GRK&B goes to great lengths to contest the reliability of the medical evidence that purportedly shows dementia secondary to chemotherapy to be a qualified impairment. Whitney argues that because her diagnosis is among those listed in the American Psychiatric Association's Diagnostic and Statistical Manual of Mental Disorders (DSM-IV), it qualifies as a covered impairment. The district court did not analyze the medical evidence, finding instead that Whitney's cognitive disorder qualified because it was akin to an "organic brain syndrome," one of the exemplars enumerated in the ADA regulations. See Whitney, 115 F. Supp. 2d at 131 (citing 29 C.F.R. §§ 1630.2(h) (2)). We need not resolve this issue.

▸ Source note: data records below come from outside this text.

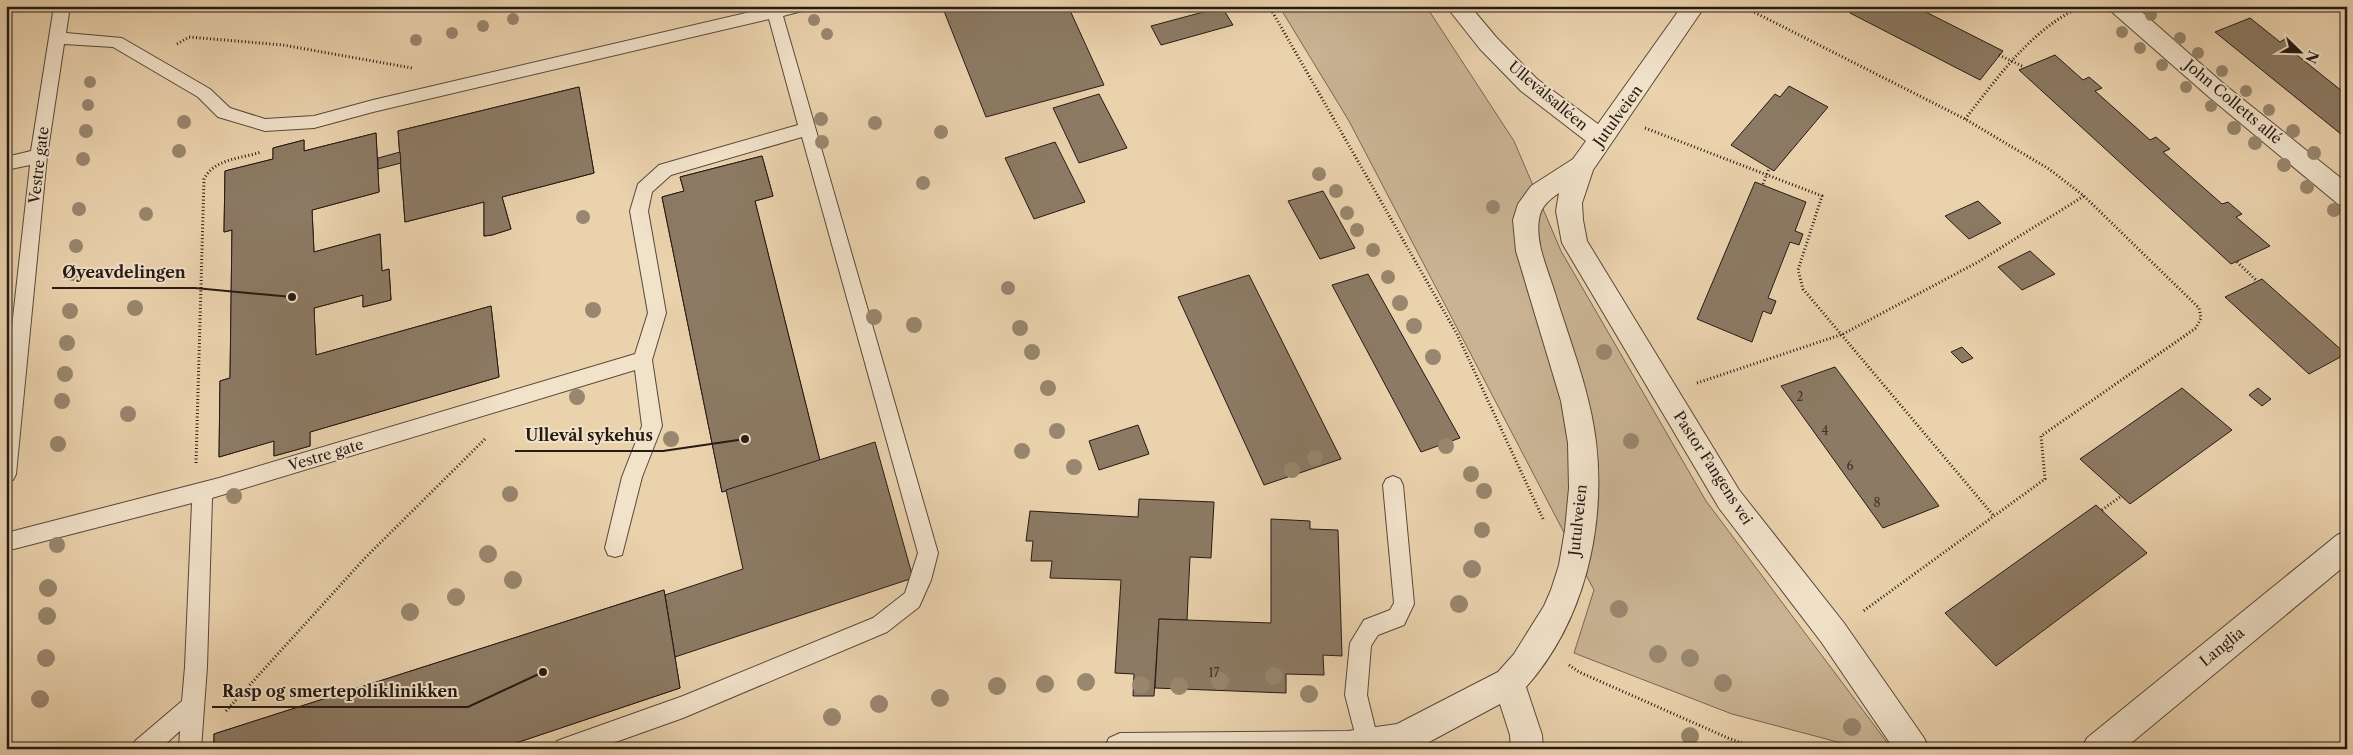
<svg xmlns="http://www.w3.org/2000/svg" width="2353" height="755" font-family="'Libre Caslon Text',serif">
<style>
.green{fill:#c9b393;stroke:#786654}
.building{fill:#8c7a64;stroke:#261a14}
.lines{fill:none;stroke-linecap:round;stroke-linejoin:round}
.lane-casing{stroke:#57483a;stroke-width:2}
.street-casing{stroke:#57483a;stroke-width:2}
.path{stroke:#261a14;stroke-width:3;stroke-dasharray:1 2.5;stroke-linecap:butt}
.lane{fill:#f1e2ca;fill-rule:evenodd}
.street{fill:#f1e2ca;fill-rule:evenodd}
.path-bridge{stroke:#261a14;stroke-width:3;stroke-dasharray:1 2.5;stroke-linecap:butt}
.tree{fill:#99866e}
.labels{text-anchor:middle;stroke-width:4;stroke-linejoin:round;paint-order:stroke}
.number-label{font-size:12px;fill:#403228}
.street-label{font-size:15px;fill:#261a14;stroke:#f1e2ca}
.leader{fill:none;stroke:#261a14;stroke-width:2}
.callout-dot{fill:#261a14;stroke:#f1e2ca;stroke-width:2}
.callout-label{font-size:16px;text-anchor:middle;font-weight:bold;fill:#261a14;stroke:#f1e2ca;stroke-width:4;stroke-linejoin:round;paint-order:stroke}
</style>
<rect width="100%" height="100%" fill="#ead2ad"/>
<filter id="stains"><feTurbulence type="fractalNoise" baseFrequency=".004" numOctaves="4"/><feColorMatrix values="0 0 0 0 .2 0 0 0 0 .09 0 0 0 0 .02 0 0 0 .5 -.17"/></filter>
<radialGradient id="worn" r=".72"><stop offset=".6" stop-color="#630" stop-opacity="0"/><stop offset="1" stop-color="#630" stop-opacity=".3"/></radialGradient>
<path class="green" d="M1279 6H1426L1514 141 1561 251 1706 501 1892 749H1864L1732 714 1574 653 1594 590 1349 121Z"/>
<g class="building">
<path d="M942 6H1068L1104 85 986 117Z"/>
<path d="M1855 6H1914L2003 51 1980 80 1850 13Z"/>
<path d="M1222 7 1233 25 1161 45 1151 26Z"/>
<path d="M2250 18 2280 42 2285 39 2299 50 2293 52 2347 95V139L2215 32Z"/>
<path d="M2055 55 2083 80 2089 77 2102 88 2095 91 2150 140 2156 137 2170 149 2163 152 2222 204 2228 202 2242 214 2236 217 2270 246 2231 264 2019 70Z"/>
<path d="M1789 86 1828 107 1774 171 1731 145 1775 94 1780 97Z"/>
<path d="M579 87 594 173 502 197 511 229 492 235 484 236V202L405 222 398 131Z"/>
<path d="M579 87 594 173 502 197 511 229 492 235 484 236V202L405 222 398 131Z"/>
<path d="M1099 94 1127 148 1079 163 1053 108Z"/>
<path d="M376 133 379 192 312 210 314 252 380 234 382 271 389 269 391 300 363 307V295L314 308 316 355 491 306 499 377 310 432V446L274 456V441L219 457 220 381 230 378 232 230 224 232 225 171 273 159V148L304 140V151Z"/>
<path d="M376 133 379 192 312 210 314 252 380 234 382 271 389 269 391 300 363 307V295L314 308 316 355 491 306 499 377 310 432V446L274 456V441L219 457 220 381 230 378 232 230 224 232 225 171 273 159V148L304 140V151Z"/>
<path d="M1055 142 1085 202 1034 219 1005 158Z"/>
<path d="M400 152 401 163 378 169V158Z"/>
<path d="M762 156 773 196 755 201 820 461 722 492 662 197 684 191 680 177Z"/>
<path d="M762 156 773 196 755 201 820 461 722 492 662 197 684 191 680 177Z"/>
<path d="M1755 182 1806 202 1795 231 1803 234 1799 245 1790 242 1768 298 1776 301 1771 314 1763 311 1752 342 1697 319Z"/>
<path d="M1323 191 1355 248 1320 259 1288 201Z"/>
<path d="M1978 201 2001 223 1969 239 1945 216Z"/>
<path d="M2030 251 2055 274 2022 290 1998 267Z"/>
<path d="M1368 274 1460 438 1421 452 1332 285Z"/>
<path d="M1249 275 1341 459 1264 485 1178 297Z"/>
<path d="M2262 279 2346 354 2309 374 2225 297Z"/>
<path d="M1962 347 1973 358 1962 363 1951 352Z"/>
<path d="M1835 367 1939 506 1883 528 1781 386Z"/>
<path d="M2182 388 2232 430 2130 504 2080 459Z"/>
<path d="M2258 388 2271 399 2262 406 2249 395Z"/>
<path d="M1138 425 1149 454 1099 470 1089 441Z"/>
<path d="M875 442 913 578 675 657 665 595 743 569 726 490Z"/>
<path d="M1139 499 1214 502 1211 558 1190 557 1187 620 1159 619 1154 696H1133L1134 674 1115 673 1121 580 1050 578 1052 561H1031L1033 541H1026L1030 511 1138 517Z"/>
<path d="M2096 505 2147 553 1996 666 1945 613Z"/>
<path d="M1271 519 1310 521V529L1338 530 1342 656 1323 655 1324 675 1286 674V693L1155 688 1159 619 1271 623Z"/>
<path d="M664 590 680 688 498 749H214V734Z"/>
<path d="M664 590 680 688 498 749H214V734Z"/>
</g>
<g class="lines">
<g class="lane-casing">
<g id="lane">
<path d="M54 6H70L66 33 122 38 210 89 230 108 265 119 314 116 373 100 776 6H809L806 10 783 16 938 553 931 580 919 607 887 632 683 718 596 749H554L557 741 565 738 683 696 873 618 905 593 918 553 802 137 671 175 652 192 648 211 666 313 652 360 662 426 642 477 622 555 615 557 608 555 605 548 622 477 642 426 635 370 212 498 207 667 201 749H179L180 731 160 749H132L135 741 182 701 185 667 192 503 6 551V533L219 478 635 354 648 313 630 211 638 184 659 165 798 125 769 19 373 112 314 128 265 131 218 117 198 97 113 47 64 44 47 156 16 474 13 480 6 483V381L30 165 6 170V157L31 151Z"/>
<path d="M1393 476 1400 479 1403 485 1414 604 1404 625 1378 635 1371 646 1367 695 1379 744 1377 749H1359L1345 695 1350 643 1364 620 1390 610 1394 603 1383 485 1386 479Z"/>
</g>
</g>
<g class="street-casing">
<g id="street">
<path d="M1446 6H1470L1496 37 1537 79 1598 124 1682 6H1705L1593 170 1582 203 1583 220 1587 241 1739 490 1844 623 1924 738 1929 749H1894L1822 643 1719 508 1562 243 1556 211 1559 193C1549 200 1541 206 1539 219 1535 243 1548 270 1555 293 1570 342 1590 391 1596 442 1606 528 1584 622 1526 687L1542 735 1543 749H1511L1510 735 1500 704 1416 749H1104L1109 738 1120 733 1348 731 1397 724 1498 672 1514 654 1544 606 1551 590 1559 565 1565 530 1569 488 1568 443 1561 401 1516 251 1513 220 1518 204 1531 186 1573 159 1586 141 1521 91 1480 49Z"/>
<path d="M2109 6H2135L2225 85 2347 183V207L2338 204 2209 97 2112 12Z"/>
<path d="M2347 531V564L2124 749H2082L2087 738 2337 535Z"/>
</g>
</g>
<g class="path">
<path d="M1269 6 1457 334 1544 521"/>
<path d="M1742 6 1965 119 2049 169 2084 196 2199 308 2201 318 2196 328 2041 436 2045 479 1862 612"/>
<path d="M177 44 189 37 283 45 412 68"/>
<path d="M1965 119C2000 75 2030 30 2082 6"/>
<path d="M1645 128 1822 196 1798 270 1803 289 1993 515"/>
<path d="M2237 262 2257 281"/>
<path d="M1697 383 1843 334 1978 262 2084 196"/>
<path d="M196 463 204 179C215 158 241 159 261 152"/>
<path d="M2102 510 2120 497"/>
<path d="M1569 665 1579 672 1728 738 1758 749"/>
<path d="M226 711 365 558 485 439"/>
</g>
<use href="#lane" class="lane"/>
<use href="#street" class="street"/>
<g class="path-bridge">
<path d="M1999 55 2024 67"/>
<path d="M1763 184 1769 169"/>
</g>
</g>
<g class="tree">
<circle cx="2151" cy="15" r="6"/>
<circle cx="513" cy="19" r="6"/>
<circle cx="814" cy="20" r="6"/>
<circle cx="483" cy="26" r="6"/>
<circle cx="2122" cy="32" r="6"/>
<circle cx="452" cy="33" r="6"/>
<circle cx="827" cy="34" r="6"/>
<circle cx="2180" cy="38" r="6"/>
<circle cx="416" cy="40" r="6"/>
<circle cx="2140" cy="48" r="6"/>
<circle cx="2198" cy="53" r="6"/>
<circle cx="2162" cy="65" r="6"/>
<circle cx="2222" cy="71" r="6"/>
<circle cx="90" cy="82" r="6"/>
<circle cx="2186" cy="87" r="6"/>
<circle cx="2246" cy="91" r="6"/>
<circle cx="88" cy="105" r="6"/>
<circle cx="2211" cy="106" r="6"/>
<circle cx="2269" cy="110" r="6"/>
<circle cx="821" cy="119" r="7"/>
<circle cx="184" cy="122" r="7"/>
<circle cx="875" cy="123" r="7"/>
<circle cx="2234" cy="128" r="7"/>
<circle cx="86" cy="131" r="7"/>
<circle cx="2293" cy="131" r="7"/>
<circle cx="941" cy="132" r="7"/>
<circle cx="822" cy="142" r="7"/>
<circle cx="2255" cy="143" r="7"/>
<circle cx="179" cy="151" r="7"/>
<circle cx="2314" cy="153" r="7"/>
<circle cx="83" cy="159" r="7"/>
<circle cx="2284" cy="165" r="7"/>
<circle cx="1319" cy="174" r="7"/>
<circle cx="923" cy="183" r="7"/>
<circle cx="2307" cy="187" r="7"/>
<circle cx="1336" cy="191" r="7"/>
<circle cx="1493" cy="207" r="7"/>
<circle cx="79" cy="209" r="7"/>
<circle cx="2334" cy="210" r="7"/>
<circle cx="1347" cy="213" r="7"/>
<circle cx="146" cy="214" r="7"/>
<circle cx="583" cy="217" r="7"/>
<circle cx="1357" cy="230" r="7"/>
<circle cx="76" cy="246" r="7"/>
<circle cx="1373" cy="250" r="7"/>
<circle cx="73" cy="274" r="7"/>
<circle cx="1388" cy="277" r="7"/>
<circle cx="1008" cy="288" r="7"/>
<circle cx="1400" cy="303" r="8"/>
<circle cx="135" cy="308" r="8"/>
<circle cx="593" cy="310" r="8"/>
<circle cx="70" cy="311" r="8"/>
<circle cx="874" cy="317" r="8"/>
<circle cx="914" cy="325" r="8"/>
<circle cx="1414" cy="326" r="8"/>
<circle cx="1020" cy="328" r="8"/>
<circle cx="67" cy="343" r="8"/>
<circle cx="1032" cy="352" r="8"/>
<circle cx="1604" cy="352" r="8"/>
<circle cx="1433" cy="357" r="8"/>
<circle cx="65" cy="374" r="8"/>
<circle cx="1048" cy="388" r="8"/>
<circle cx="577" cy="397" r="8"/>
<circle cx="62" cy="401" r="8"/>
<circle cx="128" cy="414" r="8"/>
<circle cx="1057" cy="431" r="8"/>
<circle cx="671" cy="439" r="8"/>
<circle cx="1631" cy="441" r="8"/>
<circle cx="58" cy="444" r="8"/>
<circle cx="1446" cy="446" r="8"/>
<circle cx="1022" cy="451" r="8"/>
<circle cx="1315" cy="458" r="8"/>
<circle cx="1074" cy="467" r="8"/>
<circle cx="1292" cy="470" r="8"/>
<circle cx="1471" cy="474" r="8"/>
<circle cx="1484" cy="491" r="8"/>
<circle cx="510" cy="494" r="8"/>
<circle cx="234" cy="496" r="8"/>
<circle cx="1482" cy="530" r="8"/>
<circle cx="57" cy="545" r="8"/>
<circle cx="488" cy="554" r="9"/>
<circle cx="1472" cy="569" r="9"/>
<circle cx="513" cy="580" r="9"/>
<circle cx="48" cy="588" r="9"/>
<circle cx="456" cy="597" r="9"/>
<circle cx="1459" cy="604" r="9"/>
<circle cx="1619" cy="609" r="9"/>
<circle cx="410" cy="612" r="9"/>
<circle cx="47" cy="616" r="9"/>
<circle cx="1658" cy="654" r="9"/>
<circle cx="46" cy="658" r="9"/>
<circle cx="1690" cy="658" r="9"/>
<circle cx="1274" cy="676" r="9"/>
<circle cx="1220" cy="681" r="9"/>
<circle cx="1086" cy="682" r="9"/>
<circle cx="1723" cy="683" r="9"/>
<circle cx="1045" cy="684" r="9"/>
<circle cx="1141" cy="685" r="9"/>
<circle cx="997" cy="686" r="9"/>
<circle cx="1179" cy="686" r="9"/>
<circle cx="1309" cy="694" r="9"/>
<circle cx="940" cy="698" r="9"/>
<circle cx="40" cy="699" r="9"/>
<circle cx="879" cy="704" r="9"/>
<circle cx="832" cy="717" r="9"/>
<circle cx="1852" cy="727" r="9"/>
<circle cx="1690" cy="736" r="9"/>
</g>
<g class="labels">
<g class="number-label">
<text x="1800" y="401">2</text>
<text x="1825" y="435">4</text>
<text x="1850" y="470">6</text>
<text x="1877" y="507">8</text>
<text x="1214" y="677">17</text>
</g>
<g class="street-label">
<text transform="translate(1548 96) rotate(40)" y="5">Ullevålsalléen</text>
<text transform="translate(2233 102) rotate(40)" y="5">John Colletts allé</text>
<text transform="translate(1618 116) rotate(-54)" y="5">Jutulveien</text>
<text transform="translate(39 165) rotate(-83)" y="5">Vestre gate</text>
<text transform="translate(326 455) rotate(-17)" y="5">Vestre gate</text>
<text transform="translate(1713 468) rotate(57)" y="5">Pastor Fangens vei</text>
<text transform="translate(1578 520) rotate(-84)" y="5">Jutulveien</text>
<text transform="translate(2222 647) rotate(-39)" y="5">Langlia</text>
</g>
</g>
<path class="leader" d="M292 297L195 288H52M745 439L663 451H515M543 672L468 707H212"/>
<g class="callout-dot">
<circle cx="292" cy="297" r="5"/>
<circle cx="745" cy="439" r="5"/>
<circle cx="543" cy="672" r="5"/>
</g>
<g class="callout-label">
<text x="124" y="278">Øyeavdelingen</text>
<text x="589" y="441">Ullevål sykehus</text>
<text x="340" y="697">Rasp og smertepoliklinikken</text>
</g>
<rect width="2353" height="755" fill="none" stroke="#ead2ad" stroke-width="25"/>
<rect x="8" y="8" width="2338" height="740" fill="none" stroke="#261a14" stroke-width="2.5"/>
<rect x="12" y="12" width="2328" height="730" fill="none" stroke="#261a14"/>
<g transform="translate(2300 52) rotate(113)" stroke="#f1e2ca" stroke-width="4" paint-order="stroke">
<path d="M0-4L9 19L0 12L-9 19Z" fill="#261a14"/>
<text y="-8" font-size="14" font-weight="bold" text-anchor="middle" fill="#261a14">N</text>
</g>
<rect width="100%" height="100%" filter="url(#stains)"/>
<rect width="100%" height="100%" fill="url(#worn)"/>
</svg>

Whitney takes exception to the district court's telescoping under the rubric of working and learning other asserted major life activities, namely: thinking, concentrating, organizing data, processing information, interacting with others, and performing other everyday tasks such as sleeping and driving at night. Even if each of these is a distinct major life activity, we agree with the district court that all may be reasonably subsumed within the broader context of working and learning. See Whitney, 115 F. Supp. 2d at 131; see also Emerson v. N. States Power Co., 256 F.3d 506, 511-12 (7th Cir. June 26, 2001) (treating memory, concentration, and interacting with others as activities that "feed into" the major life activities of learning and working).